• _Input data_:
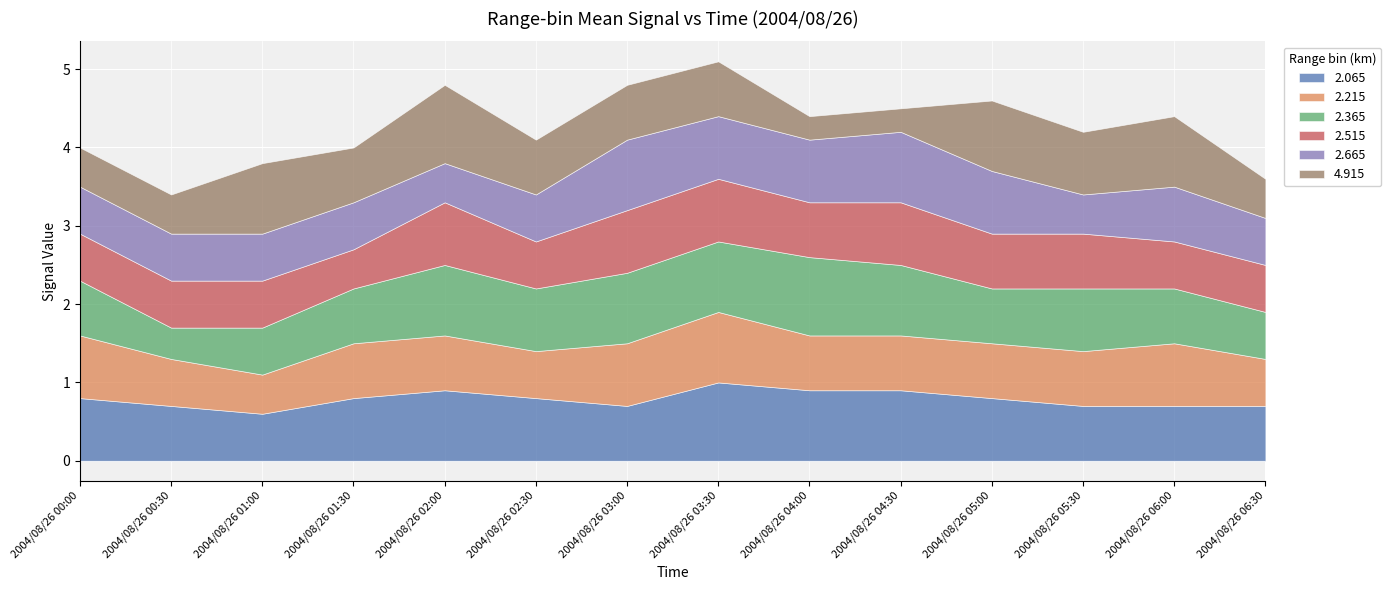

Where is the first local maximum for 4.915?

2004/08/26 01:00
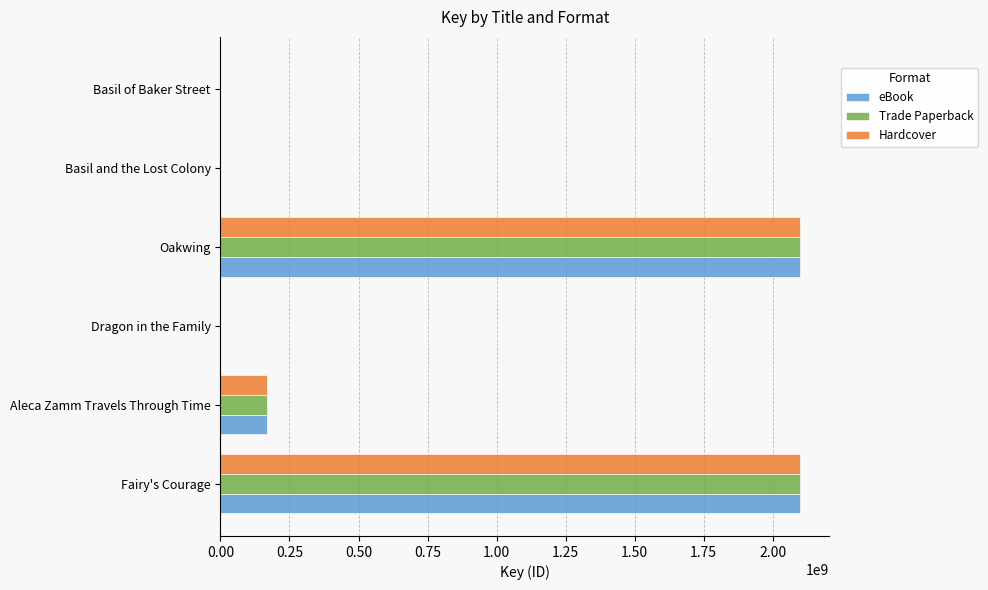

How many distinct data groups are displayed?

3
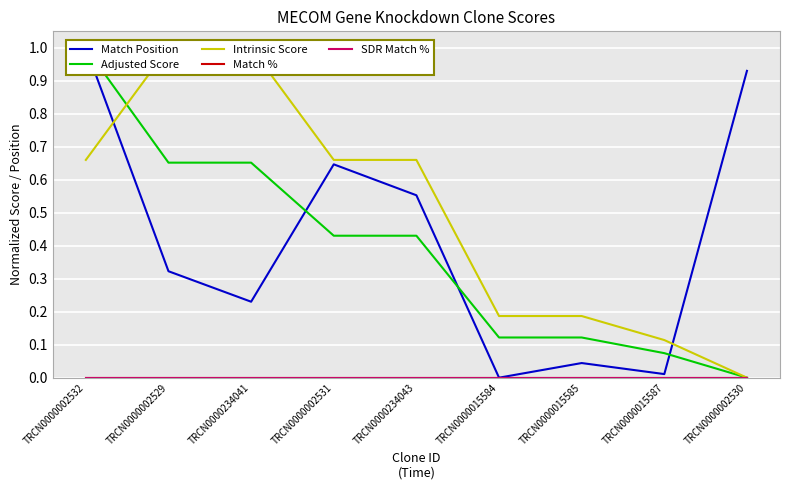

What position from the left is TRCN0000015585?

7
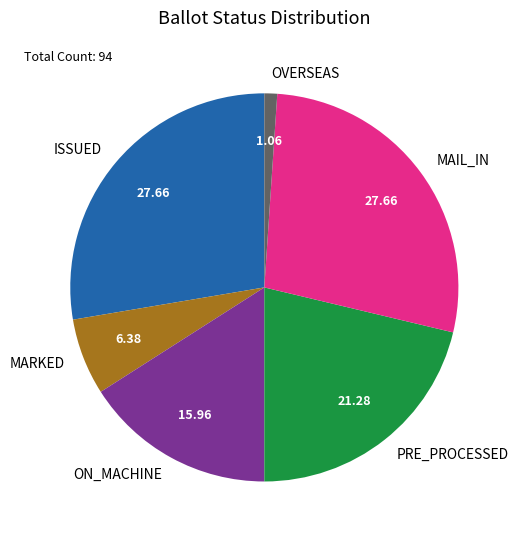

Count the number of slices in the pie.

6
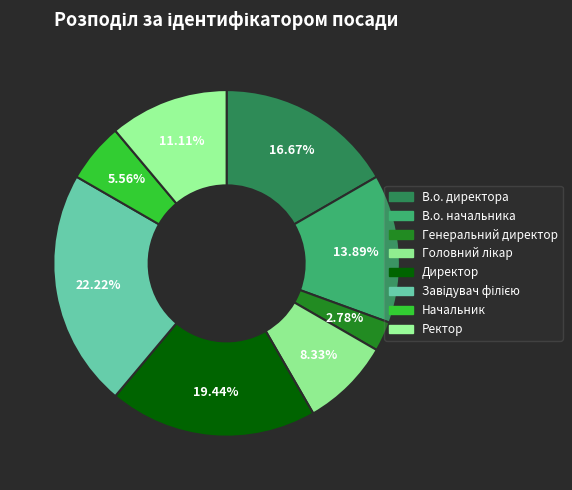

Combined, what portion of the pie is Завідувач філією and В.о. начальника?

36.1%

• _Exercise goal_: Copy every entry above word for word, keeping each line as it appears, but leave out the pictures.

• _Answer for the task_:
Where is the first local maximum for 4.915?

2004/08/26 01:00

How many distinct data groups are displayed?

3

What position from the left is TRCN0000015585?

7

Count the number of slices in the pie.

6

Combined, what portion of the pie is Завідувач філією and В.о. начальника?

36.1%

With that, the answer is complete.